■ Given records ■
*** Begin section ***
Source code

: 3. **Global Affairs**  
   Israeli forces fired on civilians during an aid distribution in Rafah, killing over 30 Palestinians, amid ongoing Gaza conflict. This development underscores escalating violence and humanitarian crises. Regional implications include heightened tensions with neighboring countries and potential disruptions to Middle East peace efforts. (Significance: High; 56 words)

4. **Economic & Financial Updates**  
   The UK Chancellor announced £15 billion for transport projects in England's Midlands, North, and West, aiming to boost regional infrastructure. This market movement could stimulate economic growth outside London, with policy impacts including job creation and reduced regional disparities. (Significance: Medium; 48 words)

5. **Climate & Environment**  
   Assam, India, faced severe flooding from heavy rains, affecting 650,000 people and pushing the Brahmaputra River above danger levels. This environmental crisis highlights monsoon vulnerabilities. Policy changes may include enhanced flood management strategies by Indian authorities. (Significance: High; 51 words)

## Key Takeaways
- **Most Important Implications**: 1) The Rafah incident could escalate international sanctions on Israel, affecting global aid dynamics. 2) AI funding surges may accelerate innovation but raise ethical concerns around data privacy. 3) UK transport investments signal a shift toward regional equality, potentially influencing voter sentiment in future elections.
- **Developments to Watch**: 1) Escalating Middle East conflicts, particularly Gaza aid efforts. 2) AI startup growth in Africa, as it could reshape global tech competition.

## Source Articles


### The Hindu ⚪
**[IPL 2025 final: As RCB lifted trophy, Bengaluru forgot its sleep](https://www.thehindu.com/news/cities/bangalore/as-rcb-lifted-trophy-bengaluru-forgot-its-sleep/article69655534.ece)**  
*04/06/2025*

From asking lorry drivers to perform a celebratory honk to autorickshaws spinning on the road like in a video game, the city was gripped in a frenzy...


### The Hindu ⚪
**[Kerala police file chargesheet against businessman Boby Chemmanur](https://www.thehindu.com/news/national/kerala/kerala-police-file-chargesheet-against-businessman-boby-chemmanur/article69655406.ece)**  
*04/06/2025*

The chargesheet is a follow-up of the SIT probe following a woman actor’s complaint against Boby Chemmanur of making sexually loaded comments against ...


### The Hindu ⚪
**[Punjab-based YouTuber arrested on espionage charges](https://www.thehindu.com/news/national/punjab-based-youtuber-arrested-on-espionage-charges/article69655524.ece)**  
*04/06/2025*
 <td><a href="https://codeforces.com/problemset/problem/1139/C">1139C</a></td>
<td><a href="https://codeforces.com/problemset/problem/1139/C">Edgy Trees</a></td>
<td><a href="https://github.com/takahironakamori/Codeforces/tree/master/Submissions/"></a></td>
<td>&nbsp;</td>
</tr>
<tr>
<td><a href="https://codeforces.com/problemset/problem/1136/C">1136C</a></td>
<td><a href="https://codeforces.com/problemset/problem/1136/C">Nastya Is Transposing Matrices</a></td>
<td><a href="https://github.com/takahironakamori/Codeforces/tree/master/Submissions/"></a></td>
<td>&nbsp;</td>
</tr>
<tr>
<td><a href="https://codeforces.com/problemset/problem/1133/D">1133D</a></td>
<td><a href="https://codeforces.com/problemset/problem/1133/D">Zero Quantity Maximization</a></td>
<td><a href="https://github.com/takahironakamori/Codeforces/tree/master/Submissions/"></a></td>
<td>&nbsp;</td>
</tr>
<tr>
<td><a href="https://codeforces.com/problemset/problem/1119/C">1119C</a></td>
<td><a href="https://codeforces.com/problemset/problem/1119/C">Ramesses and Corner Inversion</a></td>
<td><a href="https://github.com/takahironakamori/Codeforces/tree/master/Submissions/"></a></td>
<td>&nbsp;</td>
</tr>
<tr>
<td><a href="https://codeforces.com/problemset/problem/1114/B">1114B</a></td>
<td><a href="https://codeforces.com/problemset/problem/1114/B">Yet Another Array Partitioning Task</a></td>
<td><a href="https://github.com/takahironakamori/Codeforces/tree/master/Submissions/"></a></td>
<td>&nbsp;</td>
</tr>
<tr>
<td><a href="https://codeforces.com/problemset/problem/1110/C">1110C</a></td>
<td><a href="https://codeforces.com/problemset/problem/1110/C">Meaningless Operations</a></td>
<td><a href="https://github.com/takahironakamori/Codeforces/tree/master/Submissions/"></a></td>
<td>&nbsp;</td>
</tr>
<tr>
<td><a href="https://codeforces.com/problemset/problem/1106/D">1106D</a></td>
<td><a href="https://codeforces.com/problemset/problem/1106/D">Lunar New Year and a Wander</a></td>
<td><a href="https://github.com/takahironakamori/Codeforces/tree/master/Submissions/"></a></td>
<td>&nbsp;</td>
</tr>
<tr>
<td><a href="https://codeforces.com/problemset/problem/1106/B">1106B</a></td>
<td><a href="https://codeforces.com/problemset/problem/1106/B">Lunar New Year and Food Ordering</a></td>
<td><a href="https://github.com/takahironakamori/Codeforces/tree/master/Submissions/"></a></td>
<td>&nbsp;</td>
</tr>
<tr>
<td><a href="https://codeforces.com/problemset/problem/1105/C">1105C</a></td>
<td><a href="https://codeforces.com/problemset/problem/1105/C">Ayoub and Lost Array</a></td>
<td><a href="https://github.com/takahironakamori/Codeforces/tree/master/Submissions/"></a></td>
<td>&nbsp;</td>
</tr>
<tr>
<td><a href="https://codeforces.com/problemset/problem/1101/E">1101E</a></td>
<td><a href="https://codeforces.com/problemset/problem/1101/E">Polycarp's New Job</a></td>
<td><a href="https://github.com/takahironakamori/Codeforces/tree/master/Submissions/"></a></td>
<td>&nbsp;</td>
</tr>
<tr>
*** End section ***
■ What is being asked ■
Repeat the whole listing verbatim.

■ Your response ■
Source code

: 3. **Global Affairs**  
   Israeli forces fired on civilians during an aid distribution in Rafah, killing over 30 Palestinians, amid ongoing Gaza conflict. This development underscores escalating violence and humanitarian crises. Regional implications include heightened tensions with neighboring countries and potential disruptions to Middle East peace efforts. (Significance: High; 56 words)

4. **Economic & Financial Updates**  
   The UK Chancellor announced £15 billion for transport projects in England's Midlands, North, and West, aiming to boost regional infrastructure. This market movement could stimulate economic growth outside London, with policy impacts including job creation and reduced regional disparities. (Significance: Medium; 48 words)

5. **Climate & Environment**  
   Assam, India, faced severe flooding from heavy rains, affecting 650,000 people and pushing the Brahmaputra River above danger levels. This environmental crisis highlights monsoon vulnerabilities. Policy changes may include enhanced flood management strategies by Indian authorities. (Significance: High; 51 words)

## Key Takeaways
- **Most Important Implications**: 1) The Rafah incident could escalate international sanctions on Israel, affecting global aid dynamics. 2) AI funding surges may accelerate innovation but raise ethical concerns around data privacy. 3) UK transport investments signal a shift toward regional equality, potentially influencing voter sentiment in future elections.
- **Developments to Watch**: 1) Escalating Middle East conflicts, particularly Gaza aid efforts. 2) AI startup growth in Africa, as it could reshape global tech competition.

## Source Articles


### The Hindu ⚪
**[IPL 2025 final: As RCB lifted trophy, Bengaluru forgot its sleep](https://www.thehindu.com/news/cities/bangalore/as-rcb-lifted-trophy-bengaluru-forgot-its-sleep/article69655534.ece)**  
*04/06/2025*

From asking lorry drivers to perform a celebratory honk to autorickshaws spinning on the road like in a video game, the city was gripped in a frenzy...


### The Hindu ⚪
**[Kerala police file chargesheet against businessman Boby Chemmanur](https://www.thehindu.com/news/national/kerala/kerala-police-file-chargesheet-against-businessman-boby-chemmanur/article69655406.ece)**  
*04/06/2025*

The chargesheet is a follow-up of the SIT probe following a woman actor’s complaint against Boby Chemmanur of making sexually loaded comments against ...


### The Hindu ⚪
**[Punjab-based YouTuber arrested on espionage charges](https://www.thehindu.com/news/national/punjab-based-youtuber-arrested-on-espionage-charges/article69655524.ece)**  
*04/06/2025*
 <td><a href="https://codeforces.com/problemset/problem/1139/C">1139C</a></td>
<td><a href="https://codeforces.com/problemset/problem/1139/C">Edgy Trees</a></td>
<td><a href="https://github.com/takahironakamori/Codeforces/tree/master/Submissions/"></a></td>
<td>&nbsp;</td>
</tr>
<tr>
<td><a href="https://codeforces.com/problemset/problem/1136/C">1136C</a></td>
<td><a href="https://codeforces.com/problemset/problem/1136/C">Nastya Is Transposing Matrices</a></td>
<td><a href="https://github.com/takahironakamori/Codeforces/tree/master/Submissions/"></a></td>
<td>&nbsp;</td>
</tr>
<tr>
<td><a href="https://codeforces.com/problemset/problem/1133/D">1133D</a></td>
<td><a href="https://codeforces.com/problemset/problem/1133/D">Zero Quantity Maximization</a></td>
<td><a href="https://github.com/takahironakamori/Codeforces/tree/master/Submissions/"></a></td>
<td>&nbsp;</td>
</tr>
<tr>
<td><a href="https://codeforces.com/problemset/problem/1119/C">1119C</a></td>
<td><a href="https://codeforces.com/problemset/problem/1119/C">Ramesses and Corner Inversion</a></td>
<td><a href="https://github.com/takahironakamori/Codeforces/tree/master/Submissions/"></a></td>
<td>&nbsp;</td>
</tr>
<tr>
<td><a href="https://codeforces.com/problemset/problem/1114/B">1114B</a></td>
<td><a href="https://codeforces.com/problemset/problem/1114/B">Yet Another Array Partitioning Task</a></td>
<td><a href="https://github.com/takahironakamori/Codeforces/tree/master/Submissions/"></a></td>
<td>&nbsp;</td>
</tr>
<tr>
<td><a href="https://codeforces.com/problemset/problem/1110/C">1110C</a></td>
<td><a href="https://codeforces.com/problemset/problem/1110/C">Meaningless Operations</a></td>
<td><a href="https://github.com/takahironakamori/Codeforces/tree/master/Submissions/"></a></td>
<td>&nbsp;</td>
</tr>
<tr>
<td><a href="https://codeforces.com/problemset/problem/1106/D">1106D</a></td>
<td><a href="https://codeforces.com/problemset/problem/1106/D">Lunar New Year and a Wander</a></td>
<td><a href="https://github.com/takahironakamori/Codeforces/tree/master/Submissions/"></a></td>
<td>&nbsp;</td>
</tr>
<tr>
<td><a href="https://codeforces.com/problemset/problem/1106/B">1106B</a></td>
<td><a href="https://codeforces.com/problemset/problem/1106/B">Lunar New Year and Food Ordering</a></td>
<td><a href="https://github.com/takahironakamori/Codeforces/tree/master/Submissions/"></a></td>
<td>&nbsp;</td>
</tr>
<tr>
<td><a href="https://codeforces.com/problemset/problem/1105/C">1105C</a></td>
<td><a href="https://codeforces.com/problemset/problem/1105/C">Ayoub and Lost Array</a></td>
<td><a href="https://github.com/takahironakamori/Codeforces/tree/master/Submissions/"></a></td>
<td>&nbsp;</td>
</tr>
<tr>
<td><a href="https://codeforces.com/problemset/problem/1101/E">1101E</a></td>
<td><a href="https://codeforces.com/problemset/problem/1101/E">Polycarp's New Job</a></td>
<td><a href="https://github.com/takahironakamori/Codeforces/tree/master/Submissions/"></a></td>
<td>&nbsp;</td>
</tr>
<tr>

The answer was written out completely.